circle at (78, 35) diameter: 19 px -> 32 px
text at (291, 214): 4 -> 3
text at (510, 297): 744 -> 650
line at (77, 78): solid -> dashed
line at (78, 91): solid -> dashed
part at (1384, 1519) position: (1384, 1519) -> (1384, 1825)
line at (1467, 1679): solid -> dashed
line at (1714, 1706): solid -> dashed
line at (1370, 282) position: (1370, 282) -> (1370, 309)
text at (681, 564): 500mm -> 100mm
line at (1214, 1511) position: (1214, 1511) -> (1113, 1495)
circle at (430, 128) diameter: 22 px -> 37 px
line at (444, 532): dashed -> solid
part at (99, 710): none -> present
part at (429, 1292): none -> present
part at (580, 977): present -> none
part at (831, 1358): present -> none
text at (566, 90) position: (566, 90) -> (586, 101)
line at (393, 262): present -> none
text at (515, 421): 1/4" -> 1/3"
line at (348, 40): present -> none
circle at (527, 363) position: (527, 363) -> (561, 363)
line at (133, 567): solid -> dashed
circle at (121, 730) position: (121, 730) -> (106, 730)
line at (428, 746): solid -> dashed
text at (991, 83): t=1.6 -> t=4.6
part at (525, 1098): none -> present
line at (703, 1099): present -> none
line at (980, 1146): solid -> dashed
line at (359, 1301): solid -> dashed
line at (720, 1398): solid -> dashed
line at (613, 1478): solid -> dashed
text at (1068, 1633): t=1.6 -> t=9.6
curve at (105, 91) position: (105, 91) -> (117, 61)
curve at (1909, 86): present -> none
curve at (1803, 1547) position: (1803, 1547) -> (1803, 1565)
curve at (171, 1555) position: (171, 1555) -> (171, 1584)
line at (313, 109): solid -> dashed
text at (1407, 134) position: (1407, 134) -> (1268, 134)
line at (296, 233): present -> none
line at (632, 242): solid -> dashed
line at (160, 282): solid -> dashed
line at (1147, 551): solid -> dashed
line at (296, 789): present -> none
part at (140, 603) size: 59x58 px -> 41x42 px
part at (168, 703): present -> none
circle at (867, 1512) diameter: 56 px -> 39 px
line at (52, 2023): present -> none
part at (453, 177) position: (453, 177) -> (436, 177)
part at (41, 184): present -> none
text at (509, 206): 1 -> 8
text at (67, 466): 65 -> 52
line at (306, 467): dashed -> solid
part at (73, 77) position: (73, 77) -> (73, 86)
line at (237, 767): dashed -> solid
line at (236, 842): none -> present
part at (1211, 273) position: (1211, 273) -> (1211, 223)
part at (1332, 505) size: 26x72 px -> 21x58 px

------------------------

Rewrite all the records above, replacing every "dashed" with "broken" and leaving everything else unchanged.

Exercise result
circle at (78, 35) diameter: 19 px -> 32 px
text at (291, 214): 4 -> 3
text at (510, 297): 744 -> 650
line at (77, 78): solid -> broken
line at (78, 91): solid -> broken
part at (1384, 1519) position: (1384, 1519) -> (1384, 1825)
line at (1467, 1679): solid -> broken
line at (1714, 1706): solid -> broken
line at (1370, 282) position: (1370, 282) -> (1370, 309)
text at (681, 564): 500mm -> 100mm
line at (1214, 1511) position: (1214, 1511) -> (1113, 1495)
circle at (430, 128) diameter: 22 px -> 37 px
line at (444, 532): broken -> solid
part at (99, 710): none -> present
part at (429, 1292): none -> present
part at (580, 977): present -> none
part at (831, 1358): present -> none
text at (566, 90) position: (566, 90) -> (586, 101)
line at (393, 262): present -> none
text at (515, 421): 1/4" -> 1/3"
line at (348, 40): present -> none
circle at (527, 363) position: (527, 363) -> (561, 363)
line at (133, 567): solid -> broken
circle at (121, 730) position: (121, 730) -> (106, 730)
line at (428, 746): solid -> broken
text at (991, 83): t=1.6 -> t=4.6
part at (525, 1098): none -> present
line at (703, 1099): present -> none
line at (980, 1146): solid -> broken
line at (359, 1301): solid -> broken
line at (720, 1398): solid -> broken
line at (613, 1478): solid -> broken
text at (1068, 1633): t=1.6 -> t=9.6
curve at (105, 91) position: (105, 91) -> (117, 61)
curve at (1909, 86): present -> none
curve at (1803, 1547) position: (1803, 1547) -> (1803, 1565)
curve at (171, 1555) position: (171, 1555) -> (171, 1584)
line at (313, 109): solid -> broken
text at (1407, 134) position: (1407, 134) -> (1268, 134)
line at (296, 233): present -> none
line at (632, 242): solid -> broken
line at (160, 282): solid -> broken
line at (1147, 551): solid -> broken
line at (296, 789): present -> none
part at (140, 603) size: 59x58 px -> 41x42 px
part at (168, 703): present -> none
circle at (867, 1512) diameter: 56 px -> 39 px
line at (52, 2023): present -> none
part at (453, 177) position: (453, 177) -> (436, 177)
part at (41, 184): present -> none
text at (509, 206): 1 -> 8
text at (67, 466): 65 -> 52
line at (306, 467): broken -> solid
part at (73, 77) position: (73, 77) -> (73, 86)
line at (237, 767): broken -> solid
line at (236, 842): none -> present
part at (1211, 273) position: (1211, 273) -> (1211, 223)
part at (1332, 505) size: 26x72 px -> 21x58 px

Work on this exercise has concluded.